A state-of-the-art water recovery plant has been installed by CST Wastewater Solutions in partnership with Global Water Engineering (GWE) at Pacific Beverages’ new Bluetongue Brewery in New South Wales.
Bluetongue Brewery is an environmentally-sensitive brewery that makes more beer out of less water while using less energy.
The water recovery plant targets best-practice water reuse standards and also provides renewable energy for the brewery, reducing its dependence on fossil fuels.
Pacific Beverages – a joint venture by Coca-Cola Amatil and global brewer SABMiller – has ensured that the brewery employs strict environmental standards and world-class water and energy savings, says the CEO of Pacific Beverages Mr Peter McLoughlin.
“Using water recovery techniques and modern design principles, we are able to target a reduction in our water usage to 2.2 litres per litre of beer produced, which is amongst the best in the world and certainly well above the global average of 4 - 5 litres of water to every one litre of beer.
“Methane from this process will also power a third boiler, which will reduce our energy consumption by about 15 per cent,” Mr McLoughlin said.
Bluetongue Brewery’s water recovery is subjected to GWE’s state-of-the-art anaerobic treatment system that significantly reduces the brewery’s carbon footprint by avoiding the release of carbon dioxide into the atmosphere, according to CST Wastewater Solutions Managing Director Mr Michael Bambridge and GWE CEO Jean Pierre Ombregt.

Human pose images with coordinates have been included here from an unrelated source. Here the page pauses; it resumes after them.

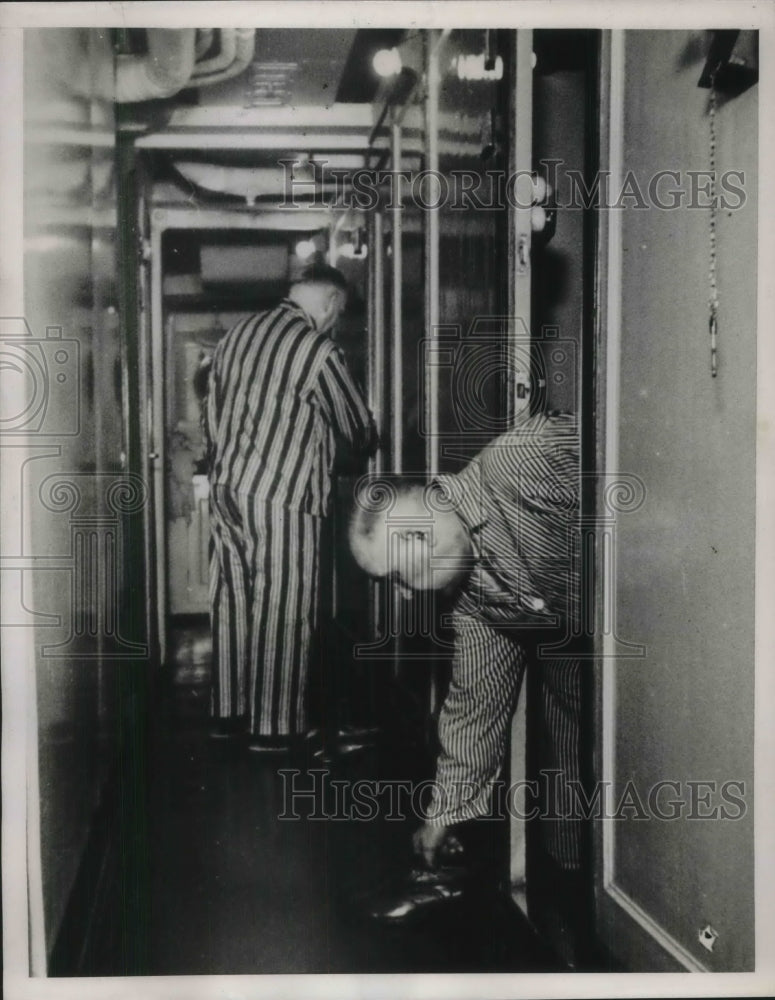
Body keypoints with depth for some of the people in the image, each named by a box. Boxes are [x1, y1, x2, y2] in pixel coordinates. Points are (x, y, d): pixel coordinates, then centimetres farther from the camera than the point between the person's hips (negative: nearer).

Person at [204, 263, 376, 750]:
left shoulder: (239, 333, 9)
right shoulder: (318, 351, -13)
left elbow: (213, 417, 15)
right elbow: (358, 430, -3)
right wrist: (367, 442, 20)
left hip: (226, 487, 8)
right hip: (281, 497, -7)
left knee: (232, 602, 14)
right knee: (283, 611, 2)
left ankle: (229, 710, 25)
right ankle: (275, 727, 9)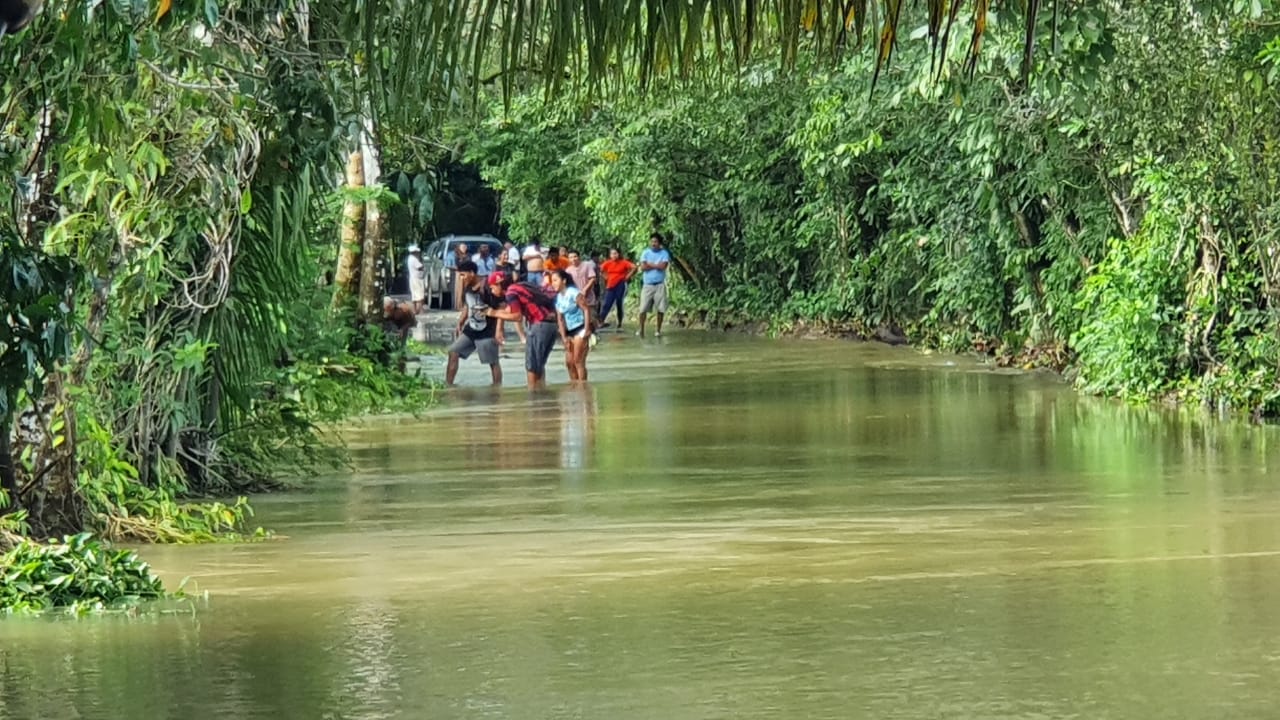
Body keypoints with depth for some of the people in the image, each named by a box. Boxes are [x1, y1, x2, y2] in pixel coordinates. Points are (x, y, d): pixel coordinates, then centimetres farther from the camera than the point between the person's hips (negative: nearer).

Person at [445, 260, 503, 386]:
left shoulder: (487, 288, -18)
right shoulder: (467, 288, 4)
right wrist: (460, 324, 16)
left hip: (487, 332, -7)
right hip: (470, 330, 7)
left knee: (493, 362, 2)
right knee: (453, 352, 1)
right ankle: (447, 386, 4)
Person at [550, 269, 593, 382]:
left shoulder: (574, 293, -12)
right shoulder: (557, 298, 8)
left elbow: (586, 309, -15)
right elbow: (560, 319, 9)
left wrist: (587, 330, -20)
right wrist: (564, 337, 0)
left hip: (580, 329, -8)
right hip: (569, 331, 8)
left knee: (578, 361, -10)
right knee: (569, 362, 7)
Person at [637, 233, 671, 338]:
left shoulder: (664, 253, 1)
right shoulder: (645, 253, 5)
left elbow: (663, 266, -13)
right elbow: (643, 267, -7)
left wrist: (650, 264, -6)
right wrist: (657, 266, -7)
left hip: (659, 285, -1)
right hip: (647, 285, 1)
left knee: (660, 309, 0)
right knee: (643, 308, -4)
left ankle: (658, 330, 11)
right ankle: (641, 329, 5)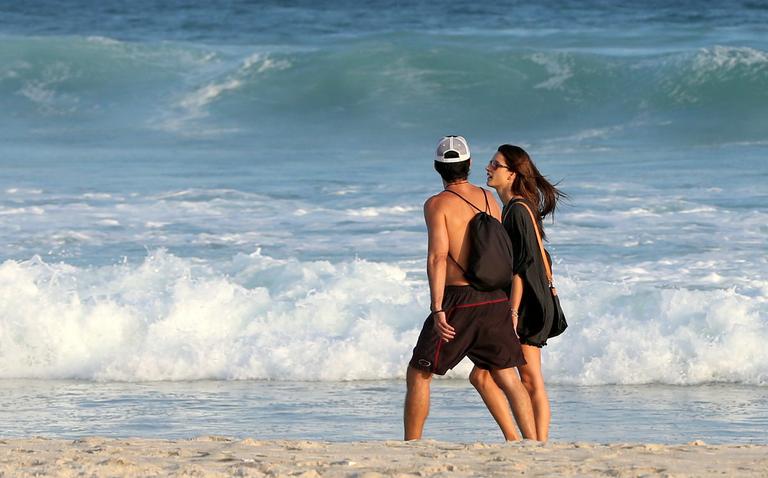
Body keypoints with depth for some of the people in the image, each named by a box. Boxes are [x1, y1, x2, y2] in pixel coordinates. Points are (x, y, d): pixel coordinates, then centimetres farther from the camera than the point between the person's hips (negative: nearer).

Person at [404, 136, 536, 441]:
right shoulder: (488, 199, 9)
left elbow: (438, 257, -17)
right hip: (496, 299, 5)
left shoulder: (437, 204, -7)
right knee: (506, 377, 10)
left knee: (418, 374, 6)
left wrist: (438, 309, -20)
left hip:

The wastewater passes through several pre-treatment steps before entering a GWE ANUBIX-B anaerobic methane reactor in which the wastewater’s organic content (COD) is digested by bacteria in a closed reactor, degrading the compounds and converting them into valuable biogas and cleaned effluent.
Biogas from the process is collected and reused as renewable energy to power the brewery’s boiler.
Treated effluent continues to an aerobic post-treatment stage in which organic content is further reduced by GWE’s proprietary MEMBROX Membrane Biological Reactor (MBR) system.
In the water polishing step, the water from the MBR unit is sent through a Reverse Osmosis (RO) installation. Finally the effluent is led to a disinfection and storage unit, where the recycled water is kept for reuse applications.
GWE and CST say environmental initiatives such as green energy generation from wastewater treatment systems do not always get as much attention as the more traditional renewables such as solar and wind. There is a huge, often hidden potential in using wastewater as a source of renewable energy.
Global Water Engineering (GWE) encourages businesses with organic content in their wastewater and waste streams to investigate the anaerobic potential for their specific case.